Segment Start: SOURCE INFORMATION
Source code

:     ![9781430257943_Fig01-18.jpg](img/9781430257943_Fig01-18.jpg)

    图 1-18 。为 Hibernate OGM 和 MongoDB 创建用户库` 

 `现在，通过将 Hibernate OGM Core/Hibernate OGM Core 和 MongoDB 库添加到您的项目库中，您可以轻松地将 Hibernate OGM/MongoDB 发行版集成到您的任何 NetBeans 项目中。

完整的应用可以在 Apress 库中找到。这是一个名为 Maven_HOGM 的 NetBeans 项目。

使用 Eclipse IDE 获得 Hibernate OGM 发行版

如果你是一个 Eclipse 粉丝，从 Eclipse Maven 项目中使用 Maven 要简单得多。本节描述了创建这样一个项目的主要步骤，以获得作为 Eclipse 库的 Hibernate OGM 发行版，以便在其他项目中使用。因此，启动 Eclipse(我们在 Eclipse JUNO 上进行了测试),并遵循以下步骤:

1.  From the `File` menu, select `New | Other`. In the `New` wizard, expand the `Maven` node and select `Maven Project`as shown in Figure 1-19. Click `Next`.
Segment End: SOURCE INFORMATION
**REQUEST**
The complete listing is to be repeated word for word.

**SOLUTION**
Source code

:     ![9781430257943_Fig01-18.jpg](img/9781430257943_Fig01-18.jpg)

    图 1-18 。为 Hibernate OGM 和 MongoDB 创建用户库` 

 `现在，通过将 Hibernate OGM Core/Hibernate OGM Core 和 MongoDB 库添加到您的项目库中，您可以轻松地将 Hibernate OGM/MongoDB 发行版集成到您的任何 NetBeans 项目中。

完整的应用可以在 Apress 库中找到。这是一个名为 Maven_HOGM 的 NetBeans 项目。

使用 Eclipse IDE 获得 Hibernate OGM 发行版

如果你是一个 Eclipse 粉丝，从 Eclipse Maven 项目中使用 Maven 要简单得多。本节描述了创建这样一个项目的主要步骤，以获得作为 Eclipse 库的 Hibernate OGM 发行版，以便在其他项目中使用。因此，启动 Eclipse(我们在 Eclipse JUNO 上进行了测试),并遵循以下步骤:

1.  From the `File` menu, select `New | Other`. In the `New` wizard, expand the `Maven` node and select `Maven Project`as shown in Figure 1-19. Click `Next`.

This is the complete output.